*Activity*
Take the entries below and retype them word for word, excluding the images.

(Stored data)

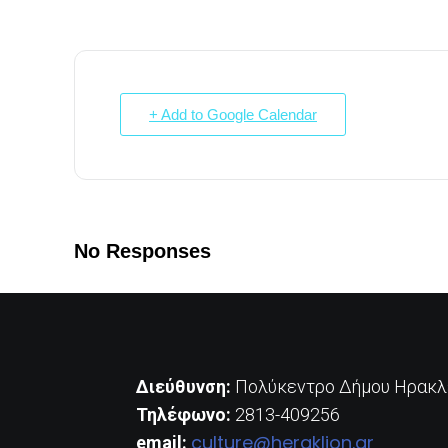
+ Add to Google Calendar
No Responses
Διεύθυνση:
Πολύκεντρο Δήμου Ηρακλε
Τηλέφωνο:
2813-409256
culture@heraklion.gr
email:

(End Stored data)

*Result of the task*
+ Add to Google Calendar
No Responses
Διεύθυνση:
Πολύκεντρο Δήμου Ηρακλε
Τηλέφωνο:
2813-409256
culture@heraklion.gr
email:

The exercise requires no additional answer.